There are, however, certain fundamental questions that the Court’s opinion answers that will make challenges to state antiestablishment laws an uphill climb. First, the question of whether the simple lack of facial neutrality (between religion and nonreligion) in a state program will render it unconstitutional appears to have been definitively answered. In the absence of overt hostility to religion, the criminal or civil penalizing of religious services or rites, or other special circumstances, the simple fact that religion is treated differently from nonreligion (for antiestablishment reasons) will not render a state law suspect. In other words, the outer limit of the “equality paradigm”– the idea that religion and nonreligion must be treated equally – has been marked.

Furthermore, to demonstrate overt hostility to religion, more than simple antiestablishment sentiment and the implementation of bias by others must be shown. Whatever evidence of bias may exist regarding the so-called “Blaine Amendment,” it is relevant only if a credible connection between the Blaine Amendment and the particular state law in question is shown.
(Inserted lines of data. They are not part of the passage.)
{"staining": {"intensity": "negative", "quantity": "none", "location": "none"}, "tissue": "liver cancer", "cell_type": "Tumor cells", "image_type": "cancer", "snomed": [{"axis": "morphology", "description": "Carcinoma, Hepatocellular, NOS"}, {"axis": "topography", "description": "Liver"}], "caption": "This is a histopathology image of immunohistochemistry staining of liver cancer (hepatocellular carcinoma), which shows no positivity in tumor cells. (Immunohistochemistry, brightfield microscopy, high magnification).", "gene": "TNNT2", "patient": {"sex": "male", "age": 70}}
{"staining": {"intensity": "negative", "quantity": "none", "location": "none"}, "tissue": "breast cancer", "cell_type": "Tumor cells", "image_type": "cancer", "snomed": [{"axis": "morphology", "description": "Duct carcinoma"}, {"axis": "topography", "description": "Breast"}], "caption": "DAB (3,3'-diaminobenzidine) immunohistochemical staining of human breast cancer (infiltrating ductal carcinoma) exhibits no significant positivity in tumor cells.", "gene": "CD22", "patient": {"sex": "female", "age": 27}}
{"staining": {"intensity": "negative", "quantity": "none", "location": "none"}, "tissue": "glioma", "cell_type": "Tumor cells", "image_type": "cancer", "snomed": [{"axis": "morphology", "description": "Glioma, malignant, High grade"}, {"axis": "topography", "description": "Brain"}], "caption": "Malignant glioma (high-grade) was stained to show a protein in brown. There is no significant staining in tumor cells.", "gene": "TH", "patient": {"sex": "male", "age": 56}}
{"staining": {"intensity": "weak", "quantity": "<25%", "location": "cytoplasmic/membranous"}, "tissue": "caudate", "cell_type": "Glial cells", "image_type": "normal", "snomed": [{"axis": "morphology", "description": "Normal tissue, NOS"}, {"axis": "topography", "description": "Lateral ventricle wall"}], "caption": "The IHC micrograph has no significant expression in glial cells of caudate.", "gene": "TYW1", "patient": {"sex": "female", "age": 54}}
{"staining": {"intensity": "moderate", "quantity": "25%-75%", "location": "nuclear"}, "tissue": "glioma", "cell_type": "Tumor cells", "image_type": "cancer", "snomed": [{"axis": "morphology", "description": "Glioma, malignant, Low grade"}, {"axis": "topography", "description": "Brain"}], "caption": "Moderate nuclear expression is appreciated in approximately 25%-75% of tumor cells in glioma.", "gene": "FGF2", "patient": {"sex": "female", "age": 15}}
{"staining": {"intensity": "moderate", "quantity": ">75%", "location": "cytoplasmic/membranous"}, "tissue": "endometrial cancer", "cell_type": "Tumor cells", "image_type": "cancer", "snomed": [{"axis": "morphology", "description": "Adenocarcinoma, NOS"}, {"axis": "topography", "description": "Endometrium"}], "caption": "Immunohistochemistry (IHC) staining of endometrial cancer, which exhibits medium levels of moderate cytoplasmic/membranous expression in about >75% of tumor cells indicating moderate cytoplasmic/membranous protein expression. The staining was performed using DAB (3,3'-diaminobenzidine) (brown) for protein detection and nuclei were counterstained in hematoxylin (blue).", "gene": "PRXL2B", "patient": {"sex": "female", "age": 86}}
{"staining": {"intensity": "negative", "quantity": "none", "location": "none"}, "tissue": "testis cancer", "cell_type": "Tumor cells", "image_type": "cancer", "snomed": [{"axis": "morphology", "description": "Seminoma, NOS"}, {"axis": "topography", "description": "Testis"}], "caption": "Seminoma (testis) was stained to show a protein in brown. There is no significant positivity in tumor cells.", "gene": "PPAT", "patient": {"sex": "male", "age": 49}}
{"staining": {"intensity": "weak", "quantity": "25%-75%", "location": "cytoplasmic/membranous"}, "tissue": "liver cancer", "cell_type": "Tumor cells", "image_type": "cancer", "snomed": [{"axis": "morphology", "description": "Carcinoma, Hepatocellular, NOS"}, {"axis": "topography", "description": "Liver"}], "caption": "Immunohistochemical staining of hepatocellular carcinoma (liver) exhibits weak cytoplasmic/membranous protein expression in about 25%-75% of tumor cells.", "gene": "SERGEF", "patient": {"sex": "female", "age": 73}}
Finally, the reach of the First Amendment “forum” cases, in which the Court required the inclusion of religious individuals and groups, has been identified. The “fora” that Rosenberger and other such cases subject to equal participation rules are those that have, as their purpose, the “encourage[ment] [of] a diversity of views from private speakers.” This does not include the Promise Scholarship Program, whose purpose “is to assist students from low- and middle-income families with the cost of postsecondary education,” and presumably most other state programs as well.

The author, Laura S. Underkuffler, is Professor of Law at Duke Law School. She has written and spoken on issues involving religion and education in the United States and abroad.